Blanche screws up the note to throw it to her neighbor. However, when Jane hands the folded note to Blanche it has no sign of having been screwed up. Apart from folded, the paper is pristine.
After Jane kicks Blanche, Blanche falls and Jane walks around her to kick her again, but when she kicks her again, she is in the same position that she was when she first kicked her, obviously as she kicks her from the right side of the screen (she would be on the left side of the screen if she walked around her).
Just prior to the scene where Mrs. Bates delivers flowers for Blanche, there was a short, deleted scene where a mailman brings a package for Blanche. Due to this, Blanche, mistaking says, "I was wondering who those PEOPLE where at the back door." (The package was full of fan letters, which Jane later reads, scribbles fowl notes on and then throws away.) The package is later found by Elvira in the trash and brought to Blanche.
In the first scene featuring nextdoor neighbor Mrs. Bates, she places the telephone on the coffee table twice.
Jane parks the Lincoln convertible in the garage front-first. The next time the car is seen, it's been backed into the garage.
If Blanche had been bound with her hands above her head and her upper body elevated above bed level, she would likely died of suffocation within a short time, especially in her weakened condition. Most victims of crucifixion died in a similar manner.
Blanche could simply shout to her neighbor through her open window. However, upon trying Blanche realizes her voice is simply too weak to carry far enough for the neighbor to hear her.
A graphic after the credits identifies the film's main narrative as beginning "Yesterday", though the events appear to take place over the course of several days and nights. However, it has been debated that "Yesterday" can merely be a synonym for "in the past".
Daddy Hudson announces that Baby Jane dolls can be purchased after the show and guarantees them to be exact duplicates of Baby Jane Hudson. The dolls in the foyer do not look like Baby Jane and are not identical to each other. However, it's clear that Daddy Hudson is just using sales talk in order to motivate people to buy the dolls.
In the end of the movie Baby Jane's mole does not appear on her cheek. This is intentional, as her "beauty mark" was drawn on with makeup all along. Note that it was heart-shaped for most of the film. The implication is that her makeup has rubbed off in that final, hectic day as she sweats on the beach.
When Edwin first visits the Hudson home, the wrought-iron gates at the front door swing inward as he enters. But later in the story, when he bursts out of the house after discovering what Jane has done to Blanche, the gates swing outward as he exits.
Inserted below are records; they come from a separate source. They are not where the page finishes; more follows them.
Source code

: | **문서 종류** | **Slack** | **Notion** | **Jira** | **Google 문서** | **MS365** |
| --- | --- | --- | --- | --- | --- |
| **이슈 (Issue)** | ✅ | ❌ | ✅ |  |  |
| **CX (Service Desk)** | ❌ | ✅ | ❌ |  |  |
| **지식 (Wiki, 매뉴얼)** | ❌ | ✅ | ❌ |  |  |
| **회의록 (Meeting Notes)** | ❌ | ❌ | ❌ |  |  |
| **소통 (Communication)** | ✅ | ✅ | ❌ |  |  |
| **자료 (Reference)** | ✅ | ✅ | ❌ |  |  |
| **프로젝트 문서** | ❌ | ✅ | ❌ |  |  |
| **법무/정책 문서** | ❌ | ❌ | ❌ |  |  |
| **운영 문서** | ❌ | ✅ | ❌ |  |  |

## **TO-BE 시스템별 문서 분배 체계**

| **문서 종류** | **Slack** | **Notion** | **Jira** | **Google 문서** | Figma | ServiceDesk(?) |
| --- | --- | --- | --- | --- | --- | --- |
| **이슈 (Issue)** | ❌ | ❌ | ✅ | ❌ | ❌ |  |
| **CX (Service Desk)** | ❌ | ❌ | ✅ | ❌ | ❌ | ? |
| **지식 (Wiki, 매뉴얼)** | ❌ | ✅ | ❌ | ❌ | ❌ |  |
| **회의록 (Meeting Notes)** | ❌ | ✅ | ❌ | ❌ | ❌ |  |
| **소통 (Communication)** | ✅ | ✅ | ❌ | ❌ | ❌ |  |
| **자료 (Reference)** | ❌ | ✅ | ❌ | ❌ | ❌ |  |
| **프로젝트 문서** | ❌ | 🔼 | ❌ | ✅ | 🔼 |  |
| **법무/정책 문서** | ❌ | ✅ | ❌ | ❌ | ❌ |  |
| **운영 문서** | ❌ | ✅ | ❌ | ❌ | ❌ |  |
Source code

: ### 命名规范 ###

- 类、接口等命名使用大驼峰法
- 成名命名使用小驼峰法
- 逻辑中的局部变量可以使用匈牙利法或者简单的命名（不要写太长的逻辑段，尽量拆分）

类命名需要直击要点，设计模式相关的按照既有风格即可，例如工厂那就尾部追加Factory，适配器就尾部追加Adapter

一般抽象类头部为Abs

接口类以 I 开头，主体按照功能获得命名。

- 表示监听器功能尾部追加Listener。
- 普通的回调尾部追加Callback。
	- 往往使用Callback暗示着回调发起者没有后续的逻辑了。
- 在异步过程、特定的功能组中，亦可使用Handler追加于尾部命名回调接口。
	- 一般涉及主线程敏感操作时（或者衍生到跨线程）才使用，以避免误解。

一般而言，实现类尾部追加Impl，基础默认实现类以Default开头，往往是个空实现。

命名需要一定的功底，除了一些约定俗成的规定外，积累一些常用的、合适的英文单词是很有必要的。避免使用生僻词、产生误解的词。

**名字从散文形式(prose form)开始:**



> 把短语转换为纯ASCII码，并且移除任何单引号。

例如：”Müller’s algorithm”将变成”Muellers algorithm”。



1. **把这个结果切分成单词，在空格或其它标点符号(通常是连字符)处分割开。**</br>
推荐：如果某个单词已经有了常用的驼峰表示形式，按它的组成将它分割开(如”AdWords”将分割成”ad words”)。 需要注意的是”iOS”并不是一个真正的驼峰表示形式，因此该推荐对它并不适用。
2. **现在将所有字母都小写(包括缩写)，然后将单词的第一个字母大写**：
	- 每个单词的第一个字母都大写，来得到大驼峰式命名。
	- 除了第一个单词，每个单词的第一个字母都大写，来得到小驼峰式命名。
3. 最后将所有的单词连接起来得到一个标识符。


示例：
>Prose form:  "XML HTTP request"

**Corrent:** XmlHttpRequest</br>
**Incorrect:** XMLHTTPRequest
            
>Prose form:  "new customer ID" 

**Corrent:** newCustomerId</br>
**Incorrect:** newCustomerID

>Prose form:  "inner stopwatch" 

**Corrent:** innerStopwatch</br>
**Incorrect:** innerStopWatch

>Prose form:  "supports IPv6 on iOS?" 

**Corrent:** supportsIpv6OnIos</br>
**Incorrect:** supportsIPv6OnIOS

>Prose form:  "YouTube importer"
Actually, those wrought iron gates are often on free-moving hinges that move in either direction, like a gate.
When Blanche is on the telephone after she has made her way down the railing (and right before Jane shuts the door, causing Blanche to realize that she has returned) her right leg moves, obviously voluntarily.
In the 1935 time line (11 minutes into the film), Ben Golden (Bert Freed) and Marty McDonald (Wesley Addy) are walking past a row of buildings in the studio discussing Baby Jane's acting. There are window air conditioners in almost every upper floor window of the 2-story building behind them. But the first window air conditioner wasn't marketed until 1938, and it wasn't until 1947 that they were mass-produced.
When Jane is checking her horoscope, she can be heard saying "Gemini", yet her mouth doesn't move.
During Baby Jane's performance of "I've Written a Letter to Daddy" in 1917, as Baby Jane and her father finish dancing in the far away shot, Baby Jane appears to continue singing before the audio begins.
When the neighbor catches Jane trying to leave in the car, Jane's voice does not match her mouth movements.
Jane's newspaper ad only gives the phone number. When she makes the appointment with Edwin she never mentions an address but he shows up anyway.
The police report describes Jane's car as a "1940 or 1941 black convertible." It is in fact a 1948 Lincoln Continental convertible.
When Mama Flagg dials the telephone in response to Jane's newspaper ad, she does not dial the number listed in the ad ("HO 5-6259"). In particular, the antepenultimate digit she dialed was not a two.